When the logos are sent, you review them and like many aspects about them but they aren’t quite… “your idea.” You provide feedback to the design team and then present them with your sketch of an idea. “I really think this approach I came up with will work better…”

The design team delicately informs you that your idea has either been done before or it is a very antiquated approach and moreover very busy not to mention is trying to do more than a logo should. You digest this feedback from your design team and then think “hey it’s my logo, my company — I want what I want — my idea is amazing.” There may be a valid point in there somewhere, but in the grand scheme of things, do you really want to be responsible for the very essence of your brand identity — after all, your brand shapes everything that helps to market your business. Will your 1980 something looking logo be a solid representation of how your company is today?

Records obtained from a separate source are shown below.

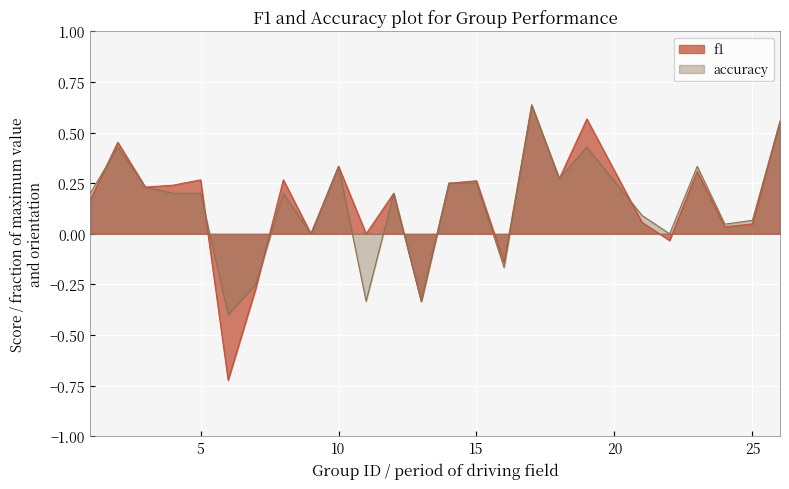

Where do accuracy and f1 first cross each other?

1 and 2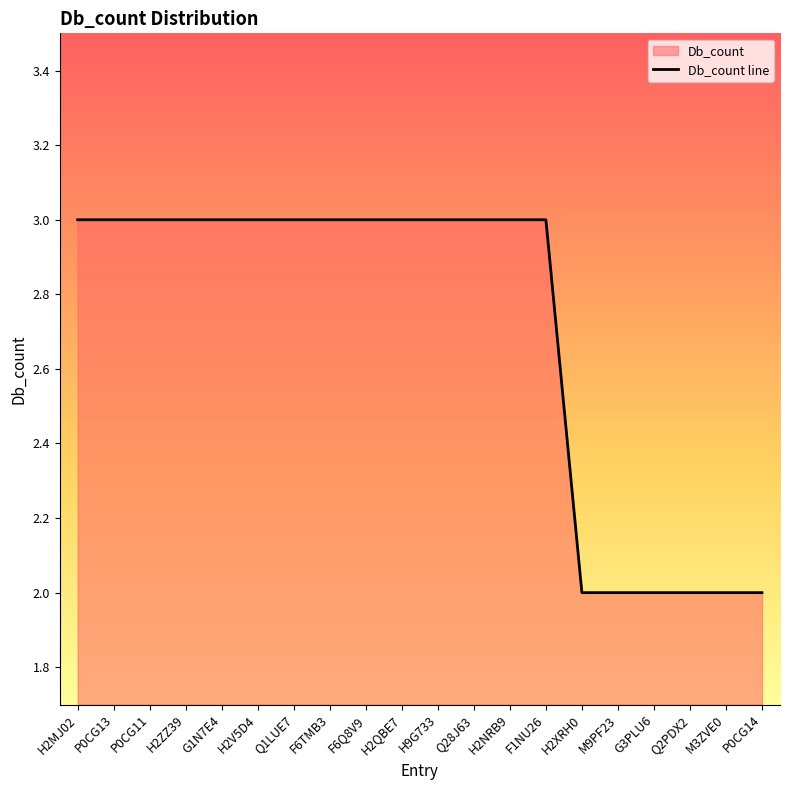

What is the label of the 14th point from the left?

F1NU26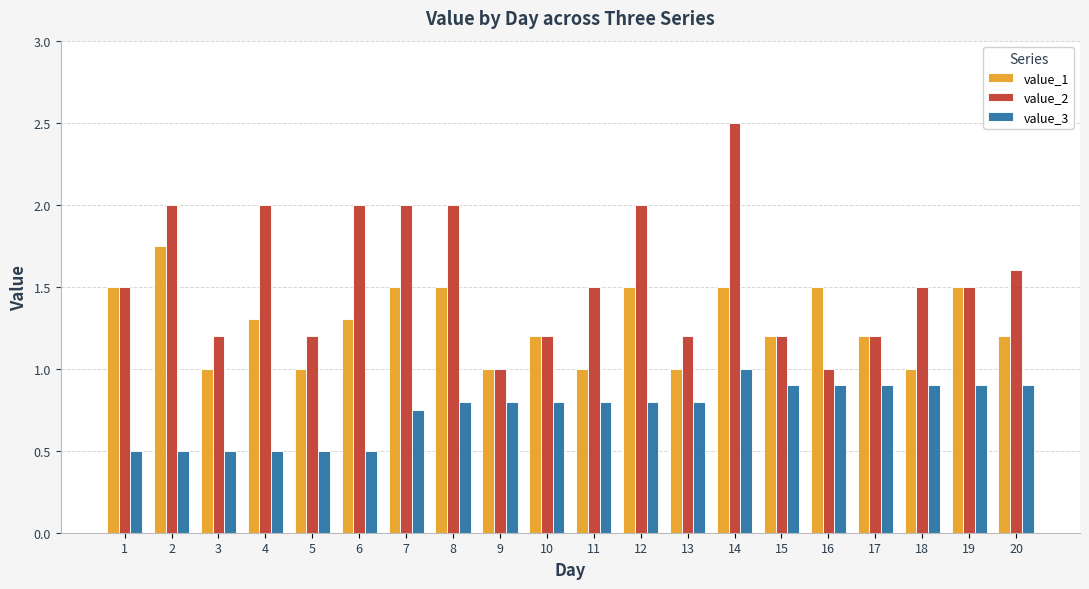

At which label does value_3 reach its peak?

14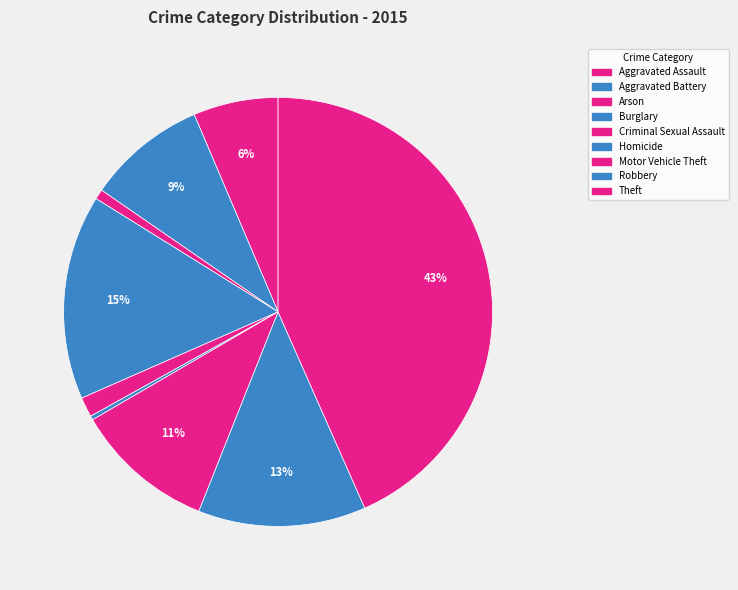

How many segments does this pie chart have?

9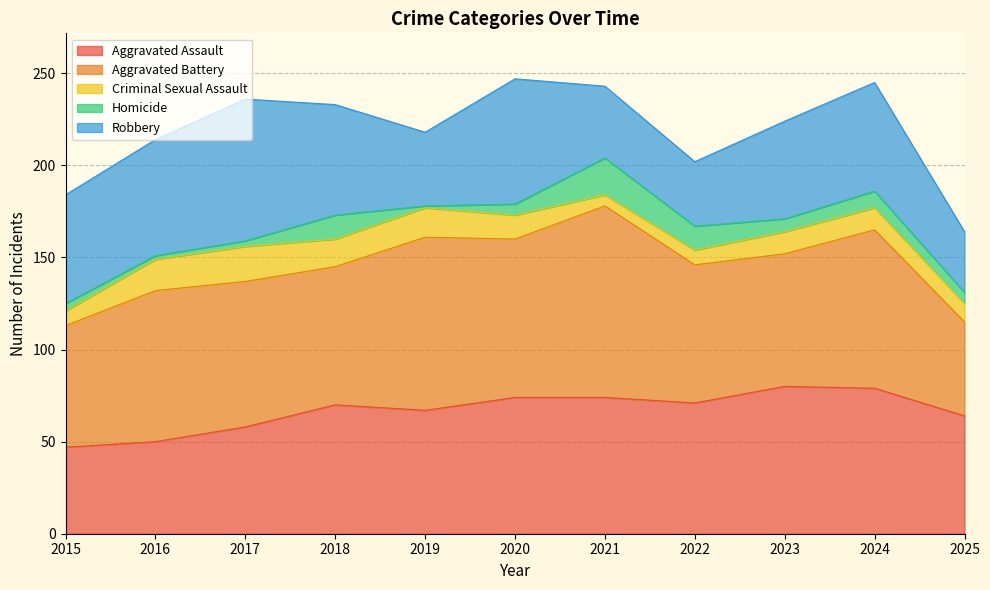

Does the chart display data point markers on the line(s)?

No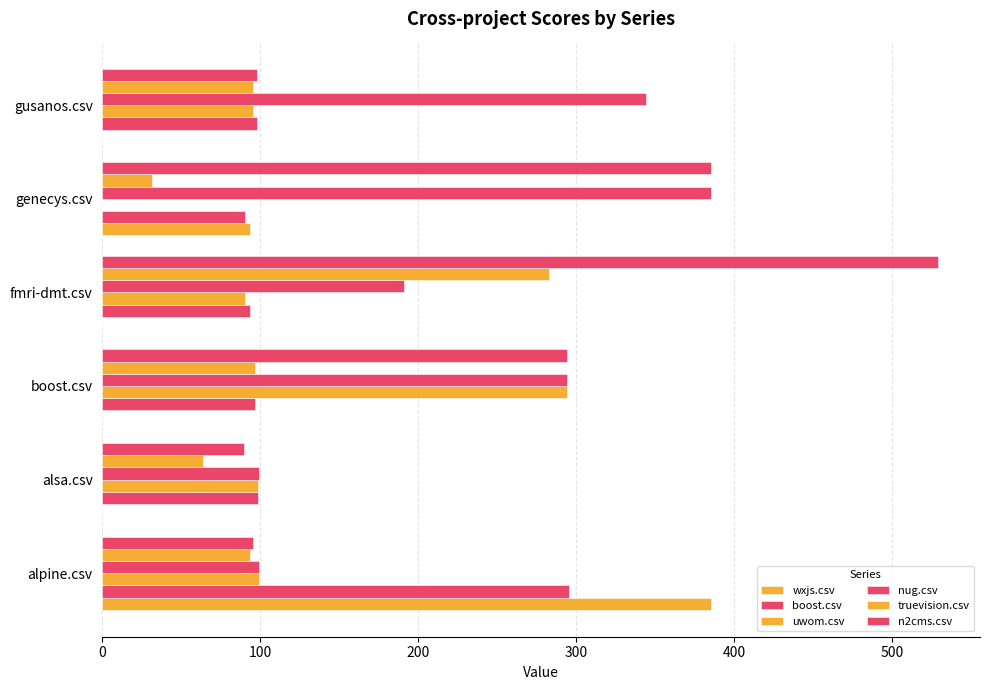

List the series in order of their peak value, lowest first.

truevision.csv, uwom.csv, boost.csv, wxjs.csv, nug.csv, n2cms.csv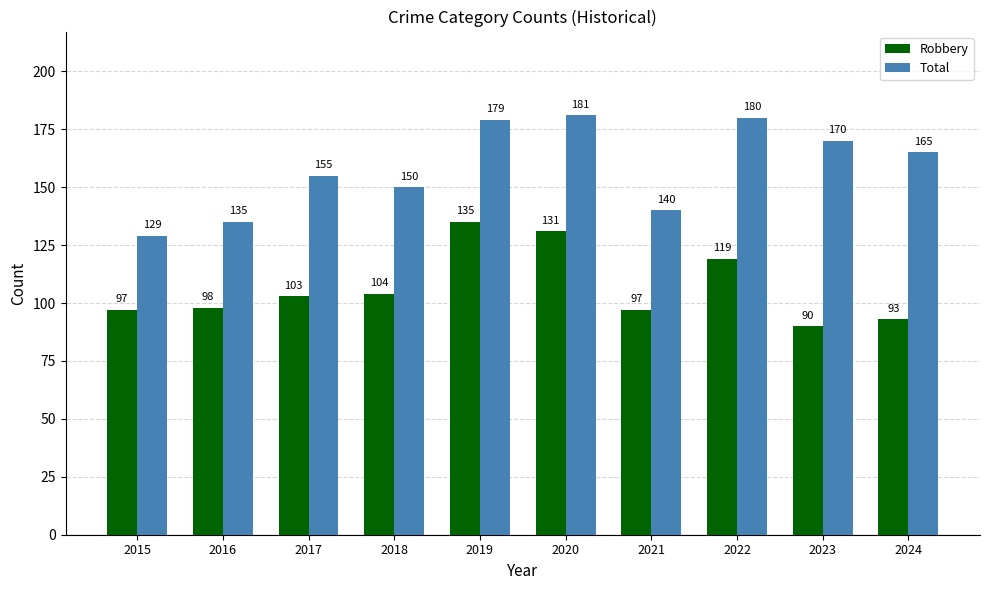

How many bars are there in each group?

2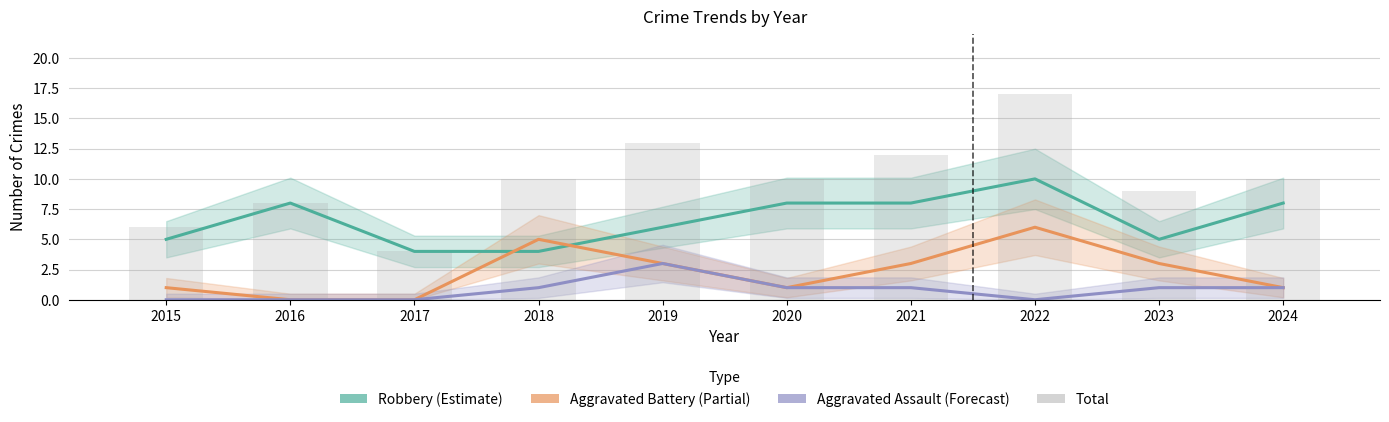

What is the difference between the highest and lowest values at 2015?

6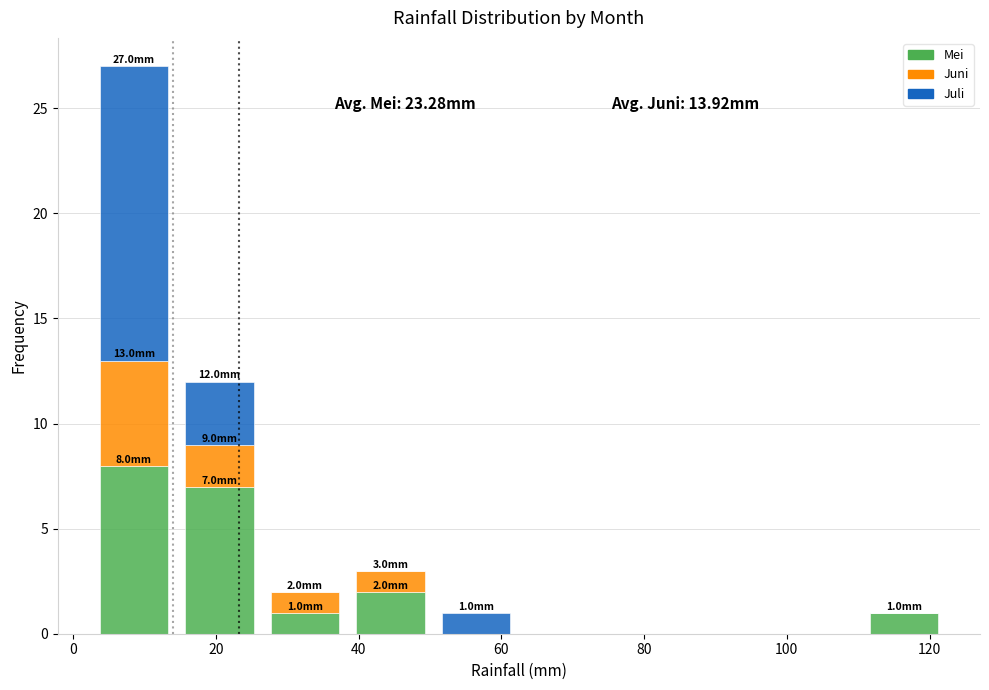

Which range on the x-axis has the tallest stacked bar (by total height)?

2 to 14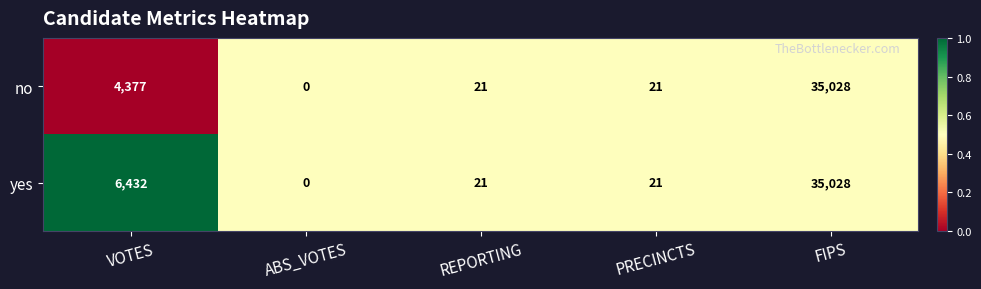

What is the greatest value displayed?

35028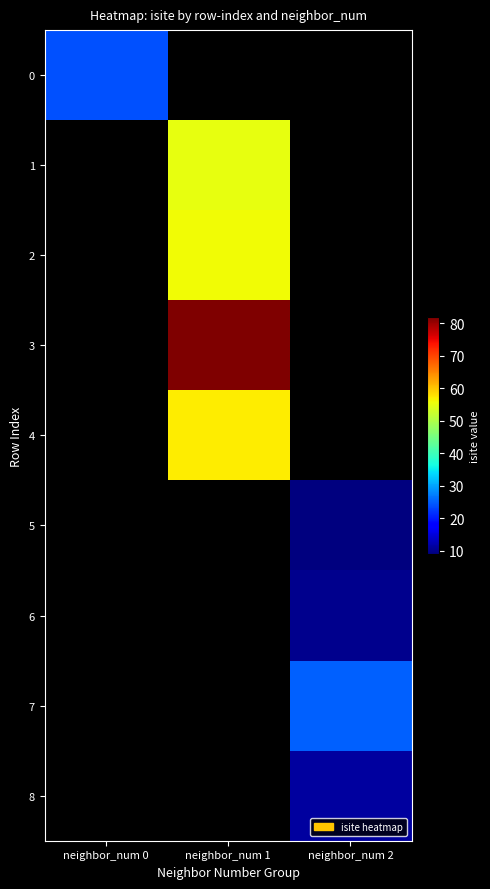

How many series are shown in this chart?

9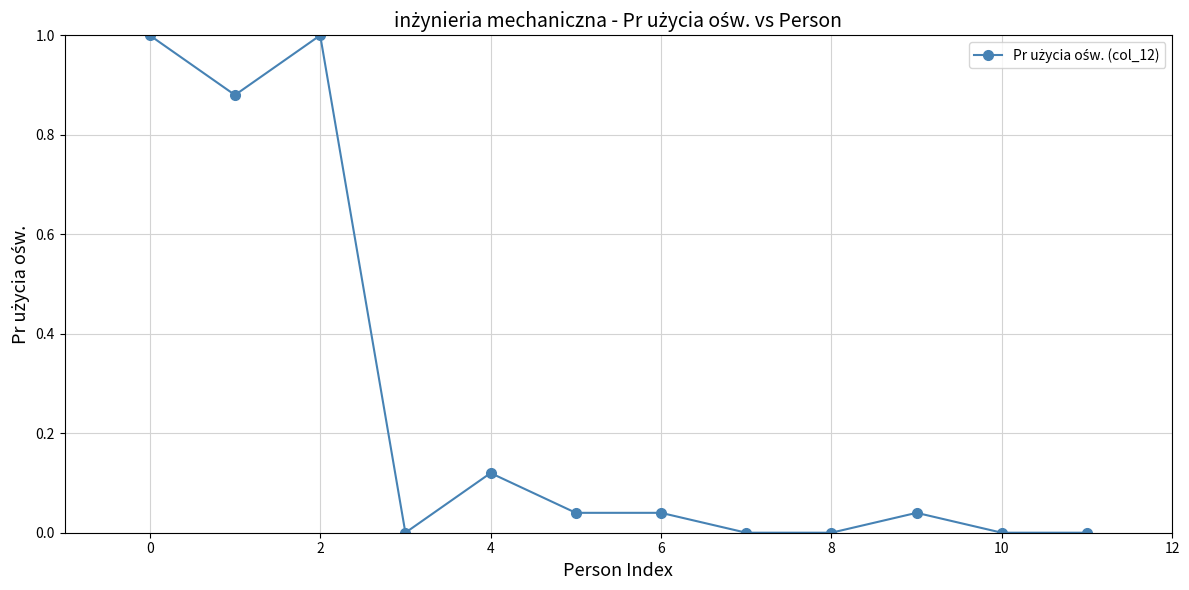

What is the average value?

0.3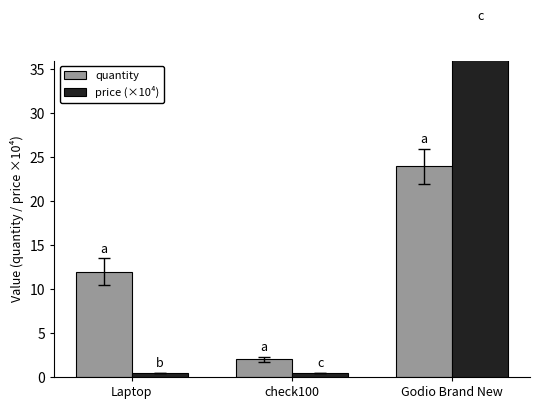

Reading left to right, transcribe all the data shown in this chart.

quantity: Laptop=12.0	check100=2.0	Godio Brand New=24.0
price (×10⁴): Laptop=0.5	check100=0.5	Godio Brand New=40.0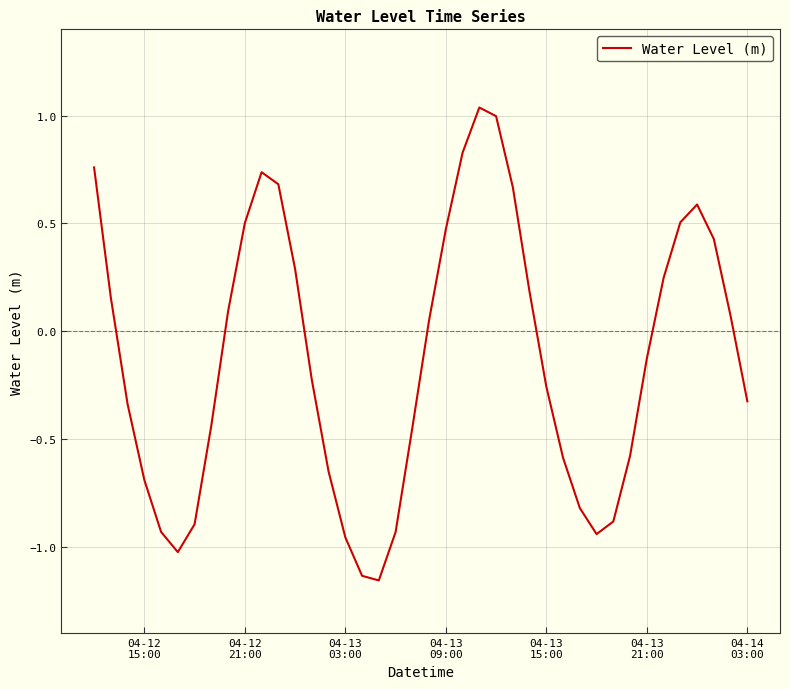

Does the chart display data point markers on the line(s)?

No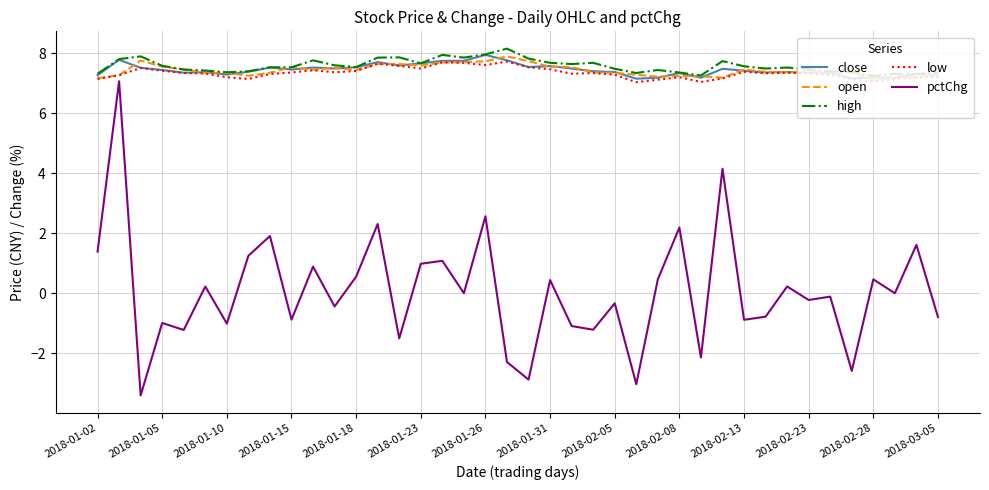

True or false: open and pctChg intersect in this chart.

False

you know what… I brought this brown bag lunch I threw together (as a backup), I think it will sell much better than what I just ordered from your fancy menu…

Look… you hired a professional design company for a reason — to make your company look like a contemporary, sophisticated and polished business. Admittedly so, you aren’t the creative type to begin with anyway. Sure, you may not completely understand why “your” design idea isn’t going to work based upon the feedback your design team provided, but that’s ok, you don’t have to —  the takeaway is you should trust the company you hired to do the job in the first place, afterall this is what they do every day all day. You certainly don’t walk into a 5 star restaurant at lunch, order their most popular meal, take a bite and then say… “you know what… I brought this brown bag lunch I threw together (as a backup), I think it will sell much better than what I just ordered from your fancy menu.”

Feedback on designs is completely part of the process and expected, but taking the reigns on the project and disregarding your designers recommendations and steering the project into a misguided direction benefits no one. For instance, if we chose the color blue to use in the design because it had a more approachable and soothing quality to it and you said “no… blue is an angry button pushing color” — we’d have to strongly disagree and back that up with typical color theory findings. The same goes for website, logo design or other print marketing.

Design is always done with purpose, styles change, ways of designing evolve. It’s our job as the design team to help guide you into what will be the best direction for your business from an aesthetic perspective. When you veer a project off course just because it’s “your baby and you really love neon”, that ends up minimizing the visual impact/memorability, ultimately works against your success and frankly being taken seriously as a business.

Bottom line — trust your design team, never be afraid to provide feedback and be open to their professional recommendations. The investment in your image is well worth a much more polished product in the end.